> [What you have to do]: From the entries that follow, copy each line in which "Fuera" appears.
★ ★ ★ ★
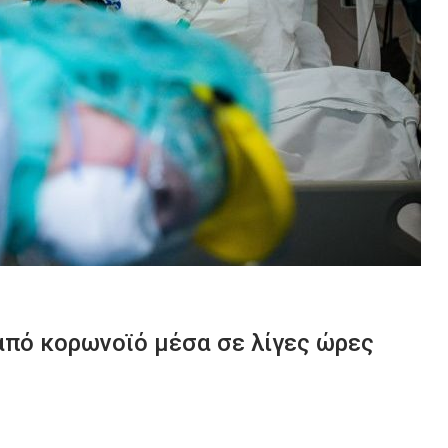
από κορωνοϊό μέσα σε λίγες ώρες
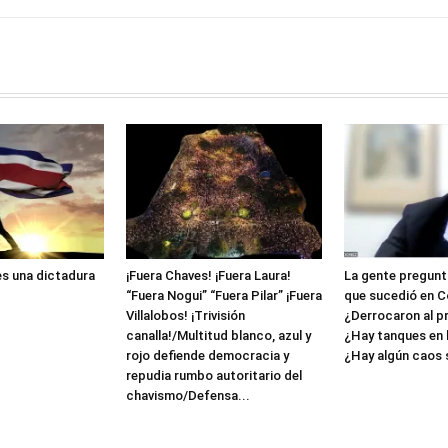
es una dictadura
¡Fuera Chaves! ¡Fuera Laura!
La gente pregunta
“Fuera Nogui” “Fuera Pilar” ¡Fuera
que sucedió en C
Villalobos! ¡Trivisión
¿Derrocaron al p
canalla!/Multitud blanco, azul y
¿Hay tanques en l
rojo defiende democracia y
¿Hay algún caos so
repudia rumbo autoritario del
chavismo/Defensa...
★ ★ ★ ★
> [Response area]:
¡Fuera Chaves! ¡Fuera Laura!
“Fuera Nogui” “Fuera Pilar” ¡Fuera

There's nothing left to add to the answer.